GLOCAL

Le triomphe de Siméon II et de ses jeunes requins

Plébiscité dimanche par les urnes, l’ancien roi promet de changer la Bulgarie en 800 jours. Les golden boys de la finance qu’il propulse au pouvoir parviendront-ils à redresser l’un des pays les plus misérables de l’ancien bloc de l’Est?

Sacrés Bulgares! On ne parle jamais d’eux dans la presse internationale et voilà que d’un coup, d’un seul, ils font la une dans le monde entier en manifestant leur originalité: une confiance aveugle en l’homme qui dans une autre vie devint leur roi à l’âge de 4 ans.

Siméon II fils de Boris il s’appela, Siméon II il s’appelle toujours puisque, dans la sagesse de ses neuf ans, il refusa d’abdiquer. Grand vainqueur des élections législatives de dimanche dernier, élections où il n’était d’ailleurs pas candidat, il a remporté 120 sièges sur 240.

Une voix lui manque pour la majorité absolue, voix qu’il aurait obtenue sans difficultés si de mauvais esprit n’avaient jugé bon de lancer des listes concurrentes à son nom, détournant ainsi environ 5% des suffrages.

Pour revenir au pouvoir, Siméon II a tout misé sur une infrastructure légère, un parti lancé il y a deux mois à peine, et un petit staff de collaborateurs choisis parmi les golden boys de l’émigration bulgare – économistes, financiers, boursicoteurs trentenaires recrutés entre Londres et New York.

Léger aussi le programme politique: Siméon II s’est borné à répéter qu’il se donnait 800 jours pour changer la Bulgarie. Un autre requin de haut vol, Silvio Berlusconi, qui lui s’est déjà frotté au pouvoir, revendiquait le même jour devant les sénateurs italiens dix ans pour changer l’Italie.

La démagogie de Siméon II a de profondes racines familiales: pour célébrer sa naissance en juin 1937, le roi Boris son père avait non seulement décrété l’habituelle amnistie pour les prisonniers mais aussi relevé toutes les notes des examens scolaires! C’est ce qui s’appelait miser sur la jeunesse!

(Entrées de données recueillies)
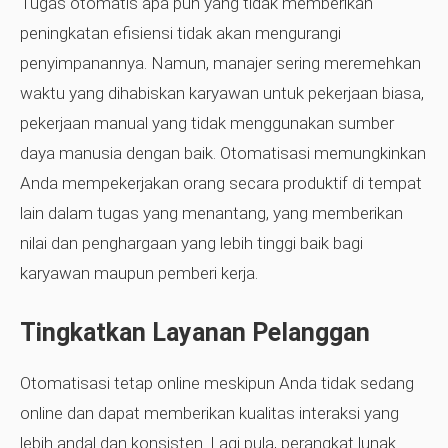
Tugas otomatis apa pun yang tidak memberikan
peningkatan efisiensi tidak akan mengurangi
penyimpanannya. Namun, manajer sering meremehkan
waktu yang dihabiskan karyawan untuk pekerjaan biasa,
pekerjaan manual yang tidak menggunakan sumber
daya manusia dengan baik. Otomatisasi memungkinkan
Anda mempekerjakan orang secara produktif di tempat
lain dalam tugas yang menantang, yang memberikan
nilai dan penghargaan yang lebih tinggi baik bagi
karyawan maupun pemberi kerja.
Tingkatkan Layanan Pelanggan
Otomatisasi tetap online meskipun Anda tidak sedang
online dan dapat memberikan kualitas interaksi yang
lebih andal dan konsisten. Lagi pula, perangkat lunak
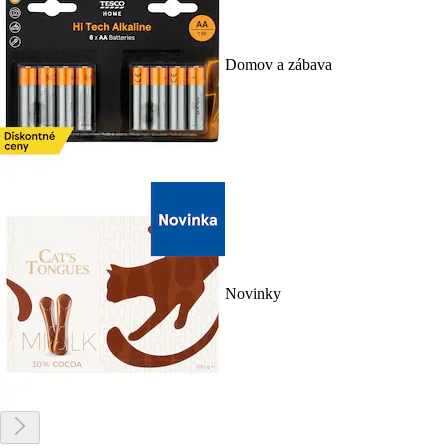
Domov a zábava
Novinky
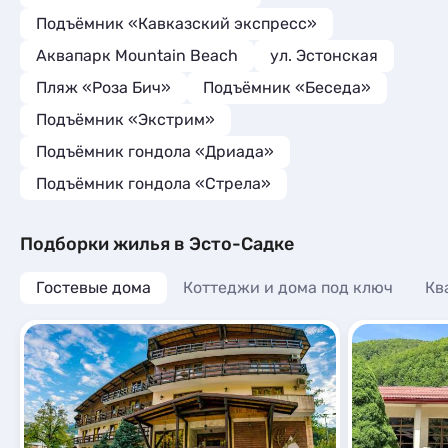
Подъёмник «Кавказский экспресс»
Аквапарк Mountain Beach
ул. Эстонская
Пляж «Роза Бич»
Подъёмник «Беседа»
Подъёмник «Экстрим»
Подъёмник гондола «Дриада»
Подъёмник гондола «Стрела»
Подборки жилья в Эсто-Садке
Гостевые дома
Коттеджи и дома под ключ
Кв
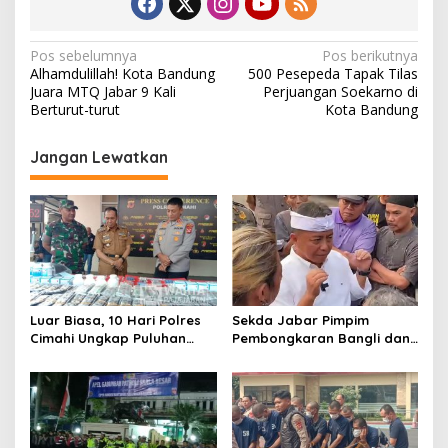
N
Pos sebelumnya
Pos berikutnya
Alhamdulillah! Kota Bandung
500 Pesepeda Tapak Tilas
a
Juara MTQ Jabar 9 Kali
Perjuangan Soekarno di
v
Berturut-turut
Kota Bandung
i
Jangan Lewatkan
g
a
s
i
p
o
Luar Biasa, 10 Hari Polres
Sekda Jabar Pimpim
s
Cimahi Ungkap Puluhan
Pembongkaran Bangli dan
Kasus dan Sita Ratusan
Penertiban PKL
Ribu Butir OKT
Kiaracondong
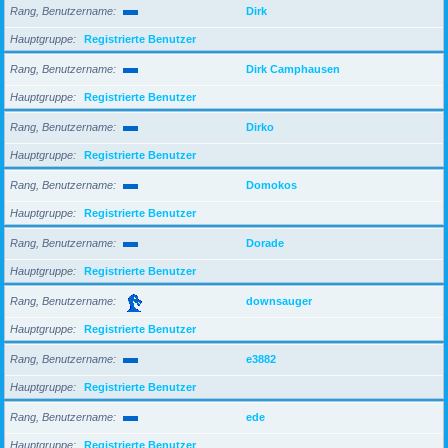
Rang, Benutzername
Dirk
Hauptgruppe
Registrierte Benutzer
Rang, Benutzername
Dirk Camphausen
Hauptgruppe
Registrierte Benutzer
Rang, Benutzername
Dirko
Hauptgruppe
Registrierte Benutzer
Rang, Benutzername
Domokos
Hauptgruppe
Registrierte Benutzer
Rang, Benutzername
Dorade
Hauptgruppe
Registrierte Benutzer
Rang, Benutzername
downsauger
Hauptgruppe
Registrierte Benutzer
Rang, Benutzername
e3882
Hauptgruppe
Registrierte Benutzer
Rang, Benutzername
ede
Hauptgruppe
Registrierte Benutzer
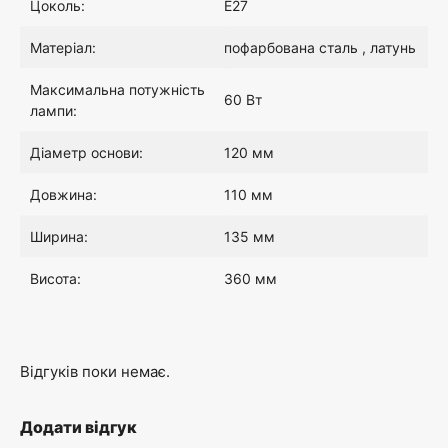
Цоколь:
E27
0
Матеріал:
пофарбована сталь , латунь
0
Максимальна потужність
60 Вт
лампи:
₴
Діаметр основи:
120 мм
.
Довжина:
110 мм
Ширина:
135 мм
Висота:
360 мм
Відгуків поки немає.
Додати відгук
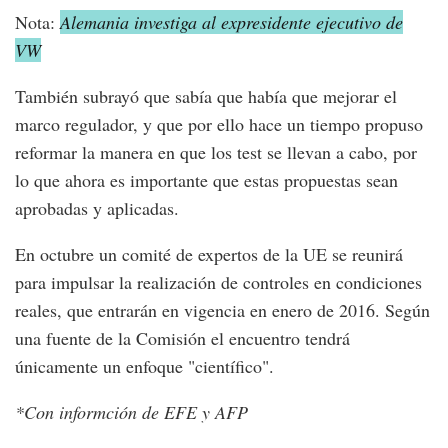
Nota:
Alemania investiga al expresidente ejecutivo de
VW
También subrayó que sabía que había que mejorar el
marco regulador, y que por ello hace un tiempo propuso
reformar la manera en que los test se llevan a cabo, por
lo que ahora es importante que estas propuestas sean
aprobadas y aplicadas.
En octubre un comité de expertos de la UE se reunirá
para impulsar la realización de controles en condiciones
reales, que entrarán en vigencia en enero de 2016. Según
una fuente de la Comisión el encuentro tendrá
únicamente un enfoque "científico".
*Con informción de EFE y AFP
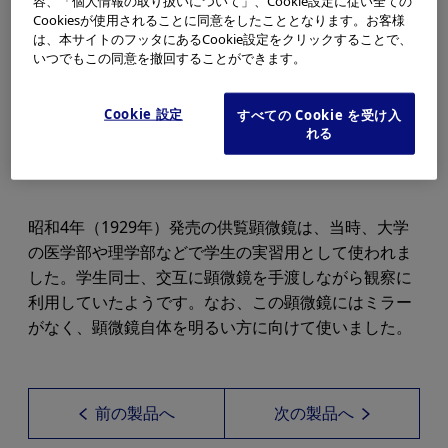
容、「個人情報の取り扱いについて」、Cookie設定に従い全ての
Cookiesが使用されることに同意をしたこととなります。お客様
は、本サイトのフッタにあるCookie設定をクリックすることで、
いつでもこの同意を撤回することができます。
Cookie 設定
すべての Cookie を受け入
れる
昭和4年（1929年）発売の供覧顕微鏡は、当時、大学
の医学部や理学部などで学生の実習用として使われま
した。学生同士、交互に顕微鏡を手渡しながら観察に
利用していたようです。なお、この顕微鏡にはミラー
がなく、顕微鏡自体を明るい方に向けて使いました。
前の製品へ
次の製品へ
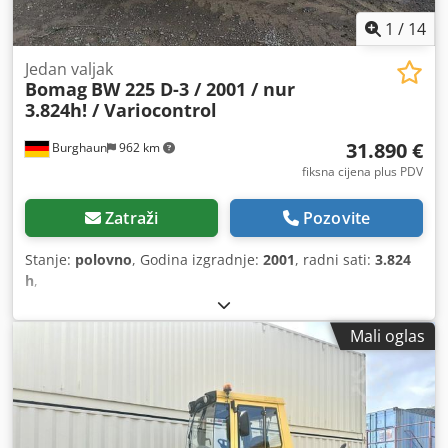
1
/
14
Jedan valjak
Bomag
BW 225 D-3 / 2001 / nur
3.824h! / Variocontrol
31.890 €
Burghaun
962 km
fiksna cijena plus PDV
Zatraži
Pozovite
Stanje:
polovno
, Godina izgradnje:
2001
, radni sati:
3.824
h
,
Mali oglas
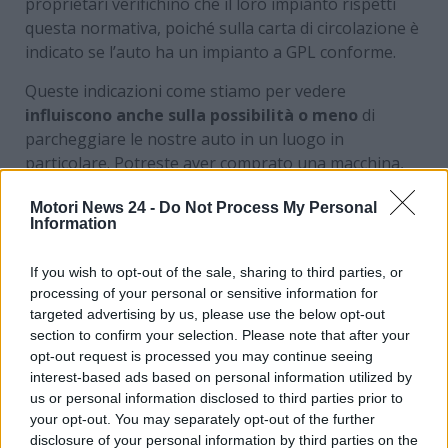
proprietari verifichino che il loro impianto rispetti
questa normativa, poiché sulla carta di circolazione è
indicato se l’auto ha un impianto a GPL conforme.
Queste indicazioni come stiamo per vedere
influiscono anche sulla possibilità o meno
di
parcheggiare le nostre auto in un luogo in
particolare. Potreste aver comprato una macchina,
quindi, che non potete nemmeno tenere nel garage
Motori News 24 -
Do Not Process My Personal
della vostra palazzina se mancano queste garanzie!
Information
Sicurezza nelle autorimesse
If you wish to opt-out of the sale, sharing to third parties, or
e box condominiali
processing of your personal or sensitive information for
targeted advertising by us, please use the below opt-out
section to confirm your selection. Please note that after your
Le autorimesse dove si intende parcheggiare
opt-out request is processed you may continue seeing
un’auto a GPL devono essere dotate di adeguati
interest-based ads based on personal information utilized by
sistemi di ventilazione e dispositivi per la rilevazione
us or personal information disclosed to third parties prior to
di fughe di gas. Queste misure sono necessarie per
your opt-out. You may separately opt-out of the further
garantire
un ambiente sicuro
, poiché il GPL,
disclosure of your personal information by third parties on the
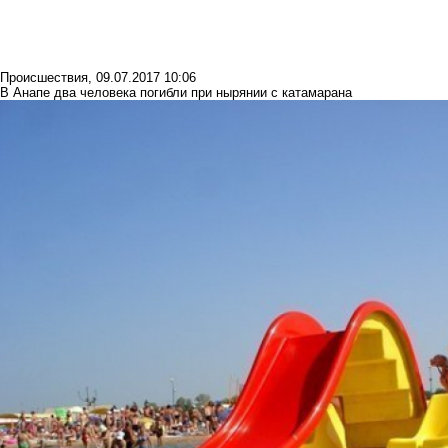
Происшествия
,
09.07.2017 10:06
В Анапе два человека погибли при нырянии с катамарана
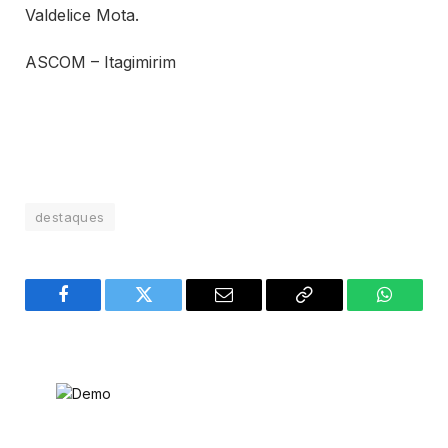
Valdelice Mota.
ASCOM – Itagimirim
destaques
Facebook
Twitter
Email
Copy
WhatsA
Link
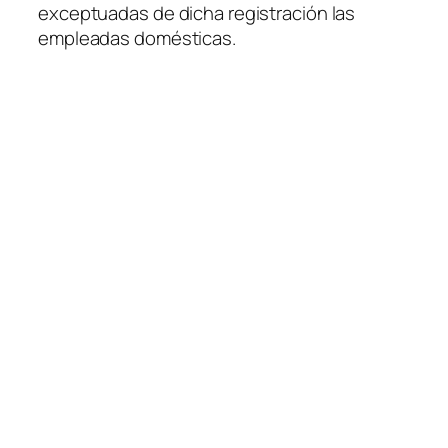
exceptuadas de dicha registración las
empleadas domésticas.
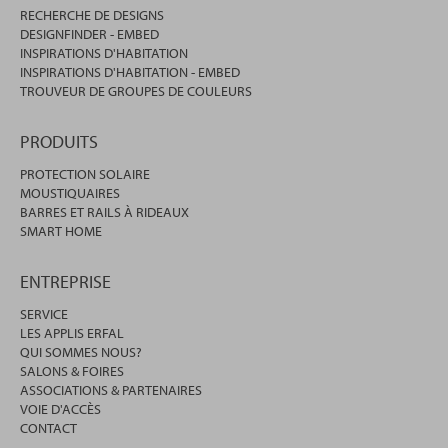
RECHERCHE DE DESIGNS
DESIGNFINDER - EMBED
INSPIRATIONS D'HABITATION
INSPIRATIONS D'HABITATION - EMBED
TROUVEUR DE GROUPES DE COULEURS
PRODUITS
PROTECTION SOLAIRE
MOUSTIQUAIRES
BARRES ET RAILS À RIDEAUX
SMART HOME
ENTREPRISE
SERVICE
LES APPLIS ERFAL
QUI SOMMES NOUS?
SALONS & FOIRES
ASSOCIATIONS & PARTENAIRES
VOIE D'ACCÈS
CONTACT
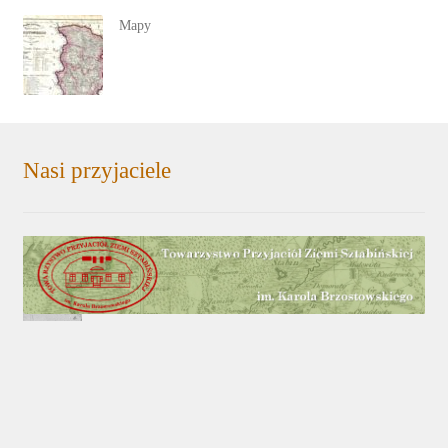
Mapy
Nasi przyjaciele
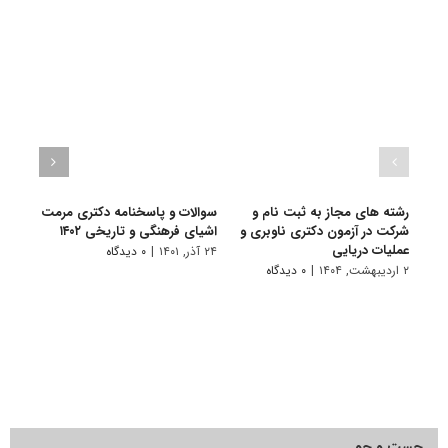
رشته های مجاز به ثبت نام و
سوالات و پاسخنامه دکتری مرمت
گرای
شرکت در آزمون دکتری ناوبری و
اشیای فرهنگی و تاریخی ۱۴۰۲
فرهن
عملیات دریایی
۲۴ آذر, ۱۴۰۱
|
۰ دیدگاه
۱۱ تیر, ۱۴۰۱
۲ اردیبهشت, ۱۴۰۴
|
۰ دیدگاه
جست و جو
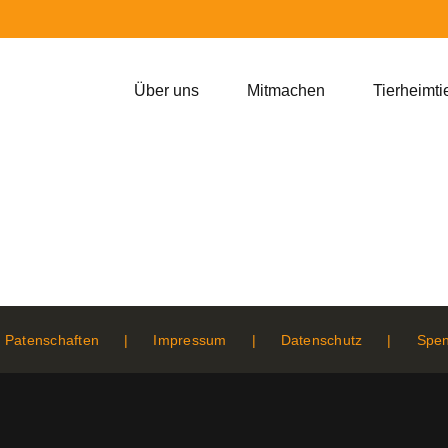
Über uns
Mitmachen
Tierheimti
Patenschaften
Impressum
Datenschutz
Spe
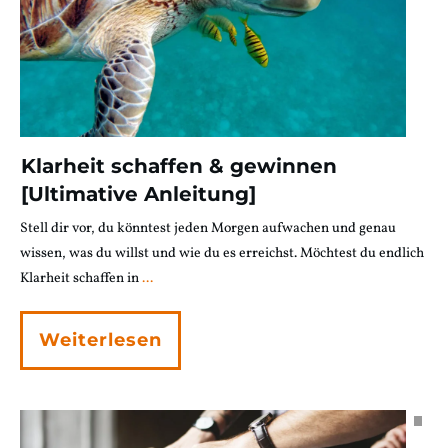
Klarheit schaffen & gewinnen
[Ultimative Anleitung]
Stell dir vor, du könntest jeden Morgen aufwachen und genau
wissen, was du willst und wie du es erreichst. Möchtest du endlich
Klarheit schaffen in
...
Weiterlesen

Travail à faire:
• a. Énumérez les profils des collaborateurs que Siméon II a recrutés parmi l'émigration bulgare, d'après l'article sur Siméon II.
• b. Selon l'article sur Siméon II, combien de sièges a-t-il remportés aux élections législatives ?
• c. Rédigez la suite de l'article sur Siméon II à partir de sa dernière phrase.

Réponses aux consignes:
• a. Économistes, financiers, boursicoteurs trentenaires.

• b. 120 sièges sur 240.

• c.
En portant au pouvoir de jeunes requins de la finance, l’ex futur roi fait un pari que d’autres avant lui ont tenté en Pologne et en Serbie où des capitalistes venus d’outre-Atlantique ont fait une apparition très populaire au début, puis brutalement interrompue par l’inconstance d’un électorat plongé dans le désespoir dès qu’il réalisa la vanité de ses attentes.

La Bulgarie d’aujourd’hui compte parmi les plus misérables des anciens Etats socialistes européens. Les populations des campagnes – on ne peut parler de paysans pour des gens qui ne savent plus ce que c’est que de cultiver la terre – sont retournées à une économie de troc depuis plusieurs années. Un troc véritable d’où la monnaie est absente: on s’échange des services et des marchandises. La société s’étant complètement désintégrée après la secousse de la chute du communisme, c’est la corruption qui règne dans toutes les couches de la société.

Les méthodes ayant malgré tout changé, ne s’en sortent que les gens les plus aptes à s’adapter aux exigences de l’économie de marché: qualité du service ou de la marchandise, respect des devis et des délais, etc. Quoi qu’en disent les experts occidentaux, des virages mentaux de cette importance ne se prennent pas, à l’échelle d’un pays, du jour au lendemain. On peut s’en convaincre aujourd’hui en voyageant à l’Est: il faudra une ou deux générations pour qu’une norme s’installe, une culture nouvelle prenne le dessus. Je m’en suis fait la remarque aussi bien en Allemagne de l’Est qu’en Roumanie, en Ukraine ou en Bulgarie.

Il est certain que Siméon et ses boys vont accélérer les privatisations et fermer quelques industries déficitaires encore sur pied. Tant mieux: il y a des abcès à crever, mais il faut aussi prévenir les contrecoups et prévoir l’accompagnement social de ces mesures, ce qui n’entre certainement pas dans leurs priorités.

Mais quand ces nouveaux managers disent fonder leur stratégie sur les investissements qu’ils se font fort d’obtenir de l’étranger, ils mentent effrontément: ne sont-ils pas issu du coeur du système, justement là où les pays de l’Est tentent vainement depuis des années d’obtenir des lignes de crédits pour se moderniser? Pensent-ils réellement que les banques de Londres et New York vont changer leurs habitudes pour leurs beaux yeux?

L’Allemagne de l’Est a eu la chance de recevoir des investissements massifs depuis la chute du mur de Berlin, cela n’a pas suffi pour souder les deux Allemagnes pour autant (je le racontais ici l’an dernier).

C’est dire que, puisque la question de l’élargissement de l’Union européenne est toujours au programme, je ne crois pas plus à la réalité d’un élargissement en 2004 qu’aux 800 jours du bon futur ex roi Siméon II de Bulgarie.